Installé à Shenzhen, le mastodonte informatique a détrôné El Capitan, un supercalculateur américain développé par le Lawrence Livermore National Laboratory en partenariat avec Hewlett Packard Enterprise et le fabricant de processeurs AMD. LineShine devient ainsi le cinquième système exascale au monde, c'est-à-dire capable d'effectuer plus d'un milliard de milliards d'opérations par seconde.
Des processeurs 100 % chinois
L'une des caractéristiques les plus remarquables de LineShine est qu'il n'utilise pas de processeurs graphiques (GPU), ces puces spécialisées qui équipent la plupart des supercalculateurs haut de gamme. Il repose exclusivement sur des microprocesseurs standards conçus en Chine. Selon les informations disponibles, ce choix technique démontre la capacité de l'industrie chinoise des semi-conducteurs à produire des composants performants malgré les restrictions à l'exportation imposées par Washington.
Aucun superordinateur chinois n'était plus apparu dans le top 10 du Top500 depuis 2023. LineShine vient donc briser une série dominée par les machines américaines et japonaises, dans un contexte de tensions technologiques croissantes entre Pékin et Washington.
Un symbole dans la guerre technologique
Ce classement intervient alors que les relations sino-américaines restent tendues sur le plan commercial et diplomatique. La visite récente du président Donald Trump en Chine n'a pas apaisé les divergences, notamment dans le domaine des hautes technologies. Les sanctions américaines visent en particulier à limiter l'accès de la Chine aux puces avancées et aux équipements de fabrication de semi-conducteurs.

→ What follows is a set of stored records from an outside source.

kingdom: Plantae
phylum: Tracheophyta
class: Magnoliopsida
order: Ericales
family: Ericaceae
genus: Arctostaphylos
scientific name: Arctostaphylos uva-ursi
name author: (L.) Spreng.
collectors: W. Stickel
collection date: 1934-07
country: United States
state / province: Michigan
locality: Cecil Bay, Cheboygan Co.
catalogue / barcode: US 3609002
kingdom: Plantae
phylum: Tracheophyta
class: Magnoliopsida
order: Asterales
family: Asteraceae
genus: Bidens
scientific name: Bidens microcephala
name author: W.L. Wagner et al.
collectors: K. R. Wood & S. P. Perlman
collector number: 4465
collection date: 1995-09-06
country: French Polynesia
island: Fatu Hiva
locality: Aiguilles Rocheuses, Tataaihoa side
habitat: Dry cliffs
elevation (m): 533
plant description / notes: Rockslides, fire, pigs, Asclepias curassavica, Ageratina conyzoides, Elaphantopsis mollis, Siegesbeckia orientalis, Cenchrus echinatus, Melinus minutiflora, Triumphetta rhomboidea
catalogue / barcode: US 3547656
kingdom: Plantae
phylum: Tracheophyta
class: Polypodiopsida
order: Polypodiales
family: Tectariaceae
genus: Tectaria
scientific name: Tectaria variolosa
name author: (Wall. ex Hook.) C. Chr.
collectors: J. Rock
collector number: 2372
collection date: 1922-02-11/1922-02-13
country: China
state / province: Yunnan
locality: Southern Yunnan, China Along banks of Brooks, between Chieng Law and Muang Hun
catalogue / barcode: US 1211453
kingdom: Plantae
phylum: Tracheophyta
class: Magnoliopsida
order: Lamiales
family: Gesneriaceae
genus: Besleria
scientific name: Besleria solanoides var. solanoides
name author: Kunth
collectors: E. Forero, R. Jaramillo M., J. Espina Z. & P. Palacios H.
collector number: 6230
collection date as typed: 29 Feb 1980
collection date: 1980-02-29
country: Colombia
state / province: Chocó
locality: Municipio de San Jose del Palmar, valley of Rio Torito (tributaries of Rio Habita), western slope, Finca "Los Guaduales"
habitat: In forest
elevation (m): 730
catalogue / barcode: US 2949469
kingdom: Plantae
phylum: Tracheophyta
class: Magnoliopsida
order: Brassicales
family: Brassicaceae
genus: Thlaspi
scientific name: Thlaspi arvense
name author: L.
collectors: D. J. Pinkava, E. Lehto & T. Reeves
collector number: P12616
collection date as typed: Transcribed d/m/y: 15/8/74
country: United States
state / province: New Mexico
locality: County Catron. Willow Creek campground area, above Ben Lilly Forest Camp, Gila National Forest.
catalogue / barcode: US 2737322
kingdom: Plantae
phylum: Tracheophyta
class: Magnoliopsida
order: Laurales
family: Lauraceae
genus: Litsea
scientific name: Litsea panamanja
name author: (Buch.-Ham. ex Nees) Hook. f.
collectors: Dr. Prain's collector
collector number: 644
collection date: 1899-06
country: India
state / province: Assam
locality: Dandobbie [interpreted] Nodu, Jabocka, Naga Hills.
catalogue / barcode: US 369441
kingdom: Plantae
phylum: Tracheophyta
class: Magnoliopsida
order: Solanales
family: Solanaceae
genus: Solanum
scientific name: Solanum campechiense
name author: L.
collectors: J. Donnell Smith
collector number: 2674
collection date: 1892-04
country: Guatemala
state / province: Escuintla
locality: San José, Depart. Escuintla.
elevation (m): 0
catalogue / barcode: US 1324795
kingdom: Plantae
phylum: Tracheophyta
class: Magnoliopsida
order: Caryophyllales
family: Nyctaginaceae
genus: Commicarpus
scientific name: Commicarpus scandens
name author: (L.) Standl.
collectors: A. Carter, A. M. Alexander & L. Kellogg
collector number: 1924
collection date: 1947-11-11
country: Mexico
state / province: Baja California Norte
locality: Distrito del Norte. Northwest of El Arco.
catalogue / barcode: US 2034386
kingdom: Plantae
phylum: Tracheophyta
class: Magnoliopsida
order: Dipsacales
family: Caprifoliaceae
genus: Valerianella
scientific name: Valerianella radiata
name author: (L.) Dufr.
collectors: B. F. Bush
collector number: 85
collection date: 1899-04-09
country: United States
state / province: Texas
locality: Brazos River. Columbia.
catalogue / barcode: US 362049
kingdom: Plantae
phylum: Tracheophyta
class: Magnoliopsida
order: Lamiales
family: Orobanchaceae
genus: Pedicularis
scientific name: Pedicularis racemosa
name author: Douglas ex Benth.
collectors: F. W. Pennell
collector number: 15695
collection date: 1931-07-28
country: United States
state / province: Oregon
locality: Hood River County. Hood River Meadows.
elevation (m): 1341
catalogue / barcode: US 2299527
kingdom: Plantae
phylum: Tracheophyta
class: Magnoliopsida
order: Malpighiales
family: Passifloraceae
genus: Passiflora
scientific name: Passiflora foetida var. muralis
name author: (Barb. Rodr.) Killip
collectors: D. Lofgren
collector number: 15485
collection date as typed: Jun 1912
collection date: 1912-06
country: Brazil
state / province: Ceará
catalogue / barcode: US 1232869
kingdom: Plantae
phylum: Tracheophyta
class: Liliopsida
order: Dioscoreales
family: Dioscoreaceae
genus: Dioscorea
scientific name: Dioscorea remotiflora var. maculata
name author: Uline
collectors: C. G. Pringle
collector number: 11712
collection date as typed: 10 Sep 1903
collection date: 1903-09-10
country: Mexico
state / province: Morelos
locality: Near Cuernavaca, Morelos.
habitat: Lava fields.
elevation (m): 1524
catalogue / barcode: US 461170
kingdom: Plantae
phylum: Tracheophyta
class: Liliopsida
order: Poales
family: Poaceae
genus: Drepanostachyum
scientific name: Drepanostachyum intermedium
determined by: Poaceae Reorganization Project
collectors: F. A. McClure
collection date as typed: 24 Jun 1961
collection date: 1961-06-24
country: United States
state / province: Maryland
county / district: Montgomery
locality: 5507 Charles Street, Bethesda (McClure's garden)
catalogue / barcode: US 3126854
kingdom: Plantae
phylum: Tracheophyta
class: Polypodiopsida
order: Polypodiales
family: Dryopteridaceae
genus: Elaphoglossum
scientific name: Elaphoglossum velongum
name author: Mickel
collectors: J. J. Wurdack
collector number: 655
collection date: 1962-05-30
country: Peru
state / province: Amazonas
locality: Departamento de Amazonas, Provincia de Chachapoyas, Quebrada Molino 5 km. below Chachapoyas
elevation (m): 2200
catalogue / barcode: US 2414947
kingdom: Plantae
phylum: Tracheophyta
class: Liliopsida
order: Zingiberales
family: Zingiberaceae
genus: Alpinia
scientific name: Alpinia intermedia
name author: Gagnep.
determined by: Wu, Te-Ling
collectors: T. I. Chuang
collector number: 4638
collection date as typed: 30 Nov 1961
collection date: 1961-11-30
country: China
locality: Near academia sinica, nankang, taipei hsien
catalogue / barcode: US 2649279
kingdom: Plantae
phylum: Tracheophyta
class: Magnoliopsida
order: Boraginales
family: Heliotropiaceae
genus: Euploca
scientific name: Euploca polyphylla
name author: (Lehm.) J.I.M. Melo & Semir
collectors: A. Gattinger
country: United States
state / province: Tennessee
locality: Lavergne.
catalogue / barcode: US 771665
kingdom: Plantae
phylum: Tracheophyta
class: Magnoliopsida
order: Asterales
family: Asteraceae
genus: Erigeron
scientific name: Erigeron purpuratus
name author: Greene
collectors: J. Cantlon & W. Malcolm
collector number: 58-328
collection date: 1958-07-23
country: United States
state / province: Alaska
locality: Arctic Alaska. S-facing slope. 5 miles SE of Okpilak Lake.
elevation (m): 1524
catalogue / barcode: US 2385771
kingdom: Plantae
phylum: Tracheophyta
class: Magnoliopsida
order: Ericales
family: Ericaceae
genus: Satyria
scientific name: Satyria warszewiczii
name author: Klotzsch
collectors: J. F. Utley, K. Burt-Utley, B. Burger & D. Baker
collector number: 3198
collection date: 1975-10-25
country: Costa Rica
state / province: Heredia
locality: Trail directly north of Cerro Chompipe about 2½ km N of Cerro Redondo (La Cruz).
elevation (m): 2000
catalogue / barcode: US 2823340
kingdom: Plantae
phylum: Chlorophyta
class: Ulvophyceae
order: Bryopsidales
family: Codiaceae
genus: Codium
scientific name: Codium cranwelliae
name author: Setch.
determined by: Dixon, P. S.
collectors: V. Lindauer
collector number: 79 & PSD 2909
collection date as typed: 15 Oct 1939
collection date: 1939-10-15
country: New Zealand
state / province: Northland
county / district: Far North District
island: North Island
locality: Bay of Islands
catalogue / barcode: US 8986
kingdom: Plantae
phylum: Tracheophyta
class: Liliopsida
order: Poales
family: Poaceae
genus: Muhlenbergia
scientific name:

LineShine prouve que la recherche chinoise parvient à s'affranchir de ces contraintes, au moins dans le domaine du calcul intensif. Cette avancée pourrait avoir des implications dans de nombreux secteurs : modélisation climatique, recherche pharmaceutique, intelligence artificielle et applications militaires.
Le précédent record chinois remontait à 2017 avec le Sunway TaihuLight. Entre-temps, les États-Unis avaient repris la tête grâce à des machines comme Summit, Frontier puis El Capitan. LineShine marque donc un retour en force de la Chine dans cette compétition où chaque étape est scrutée comme un indicateur de puissance technologique.